In his lectures, Bass was fond of telling audiences about the ancientness of sea travel — which he said humans had developed before farming, shepherding or metalworking — and about the infinitude of shipwrecks to be discovered.

“We will never run out of worthy sites,” he wrote in “Beneath the Seven Seas” (2005), a book that chronicles his career. “Hundreds of ships have sunk in Aegean storms in a single day. We cannot calculate the number of wrecks in that one sea.”

George Fletcher Bass was born on Dec. 9, 1932, in Columbia, South Carolina. His father, Robert, was an English professor and popular historian, and his mother, Virginia (Wauchope) Bass, edited anthologies of poems. After his father took a teaching position at the Naval Academy, George grew up in Annapolis, Maryland. He later joined the military himself, serving as a lieutenant in a communications unit based in postwar Korea.

After being honorably discharged in the late 1950s, he pursued a doctorate in classical archaeology at the University of Pennsylvania. At the time, an American photojournalist named Peter Throckmorton was researching Turkish sponge divers and learned that they knew of ancient artifacts on the ocean floor. Throckmorton wrote to renowned archaeologist Rodney Young seeking sponsorship for a proper excavation. Young turned to one of his graduate students who specialized in the Bronze Age and had enthusiastically read accounts of deep sea dives — George Bass.

Bass was less than fully prepared. He had time for only six weeks of a 10-week diving course at a Philadelphia YMCA. And before joining the expedition and diving 100 feet into the Mediterranean, he had tried on a tank just once and gone no deeper than 10 feet — in a pool. Yet that first trip became the foundation for the rest of his career.

“You have to be young and ignorant and naive to get anywhere,” he reflected in a 2010 interview with the Penn Museum.

He obtained his doctorate from the University of Pennsylvania and became a professor there in 1964. Though tenured, he left his position in 1973 to form, with his colleagues J. Richard Steffy and Michael L. Katzev, an independent institute devoted to nautical archaeology.
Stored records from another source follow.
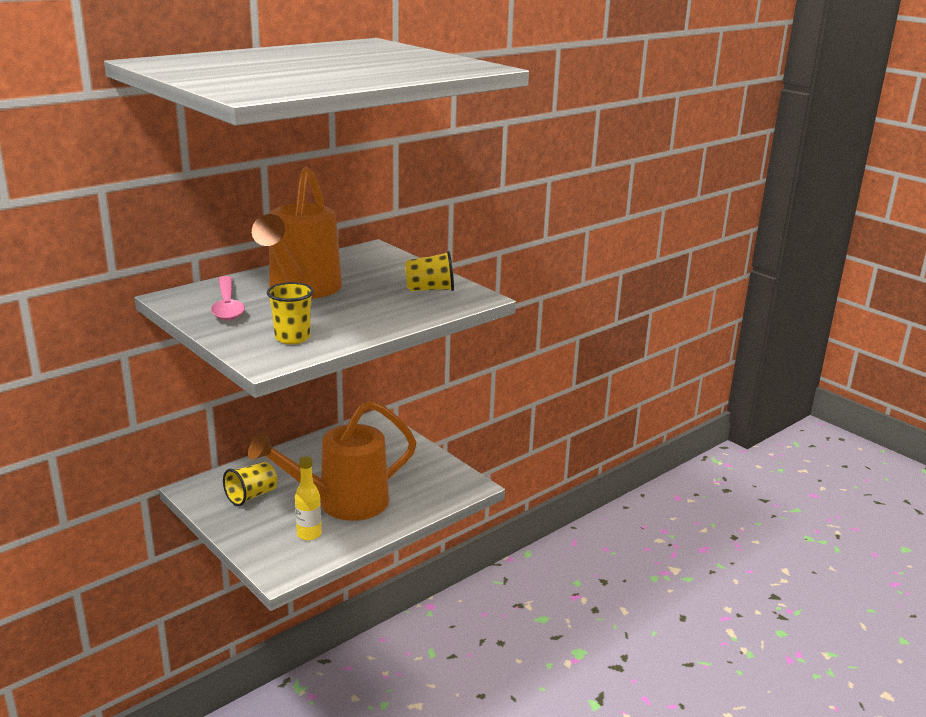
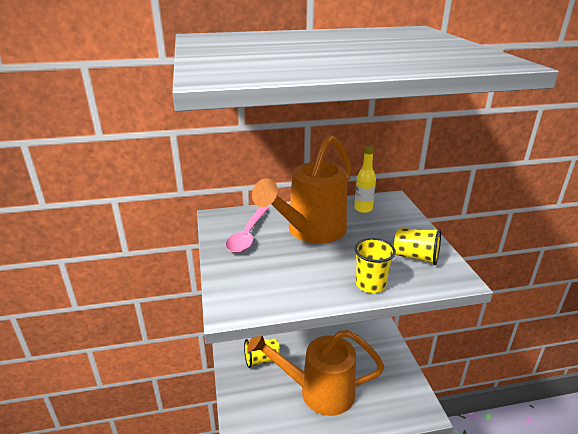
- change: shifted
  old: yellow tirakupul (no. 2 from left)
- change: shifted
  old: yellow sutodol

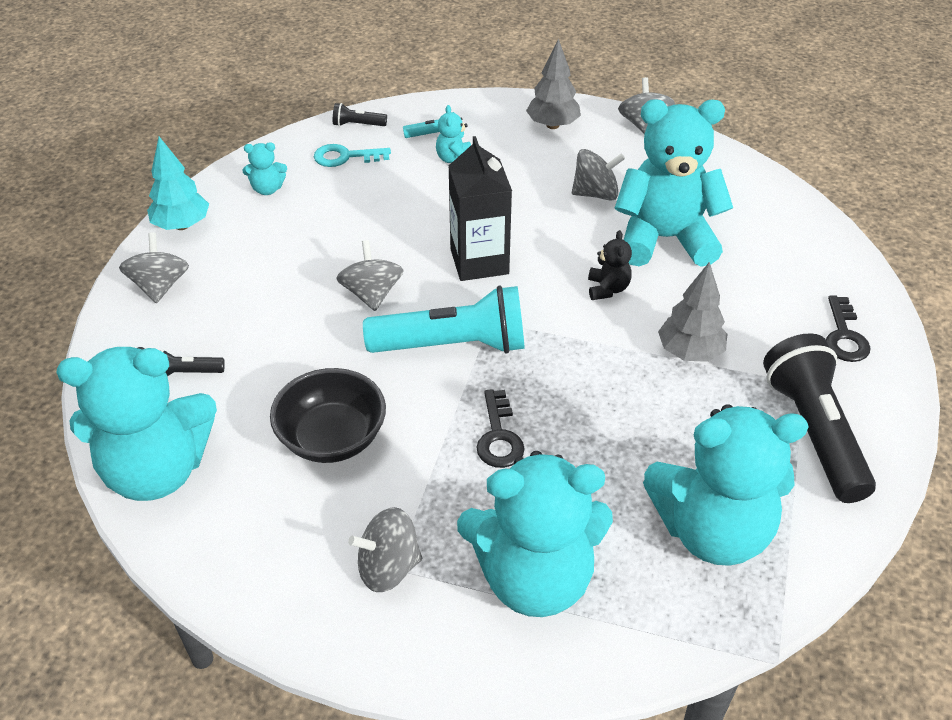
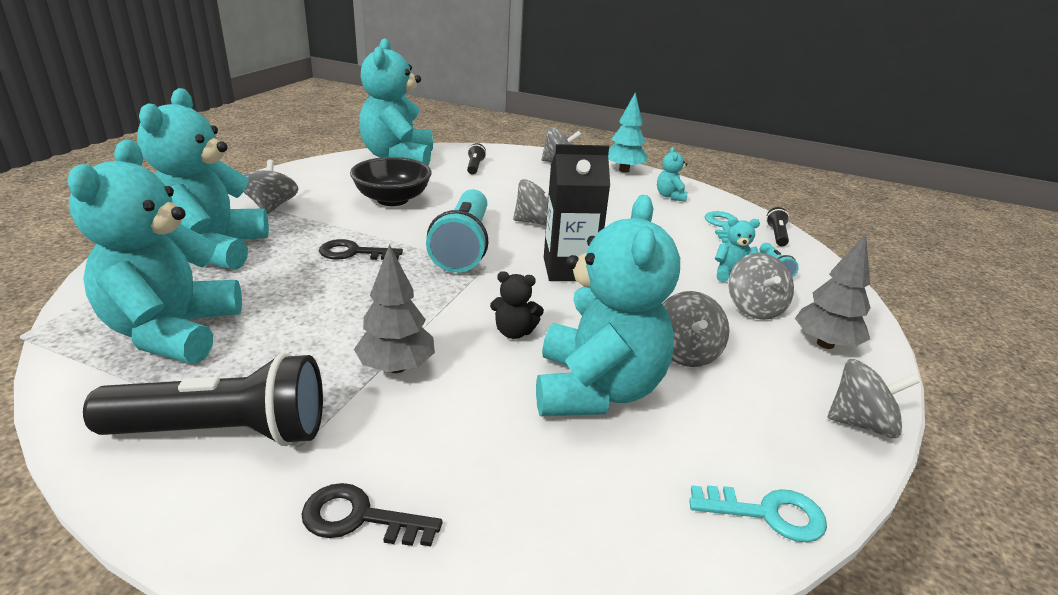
- change: new
  new: turquoise sizuzakok (no. 2 from left)
- change: new
  new: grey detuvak (no. 5 from left)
Bass and his wife — he had married Ann Singletary in 1960 — sold their house, car and furniture and, with their two sons, moved to Cyprus. Their stay was short-lived. When Turkey invaded in 1974 in a struggle with Greece over control over the island, the Basses fled in the middle of the night.

Texas A&M University, in College Station, offered to house Bass’ institute and make him and his colleagues members of the faculty. Now known as the Institute of Nautical Archaeology, it has excavated dozens of shipwrecks across Europe, Asia, Africa and the Americas. Bass’ early research helped put in motion the establishment of Turkey’s Bodrum Museum of Underwater Archaeology, which today is one of the premier institutions of its kind worldwide.

In addition to his son Gordon, he is survived by his wife; another son, Alan; and two grandchildren.

Bass perceived the greatest threat to his work as coming from treasure hunters hoping to treat artifacts as booty. He called them “destructive of our search for knowledge of the past.”

“It is relatively simple to find and salvage antiques or antiquities,” he said. “It is what happens to those antiques or antiquities later that makes their recovery part of archaeology.”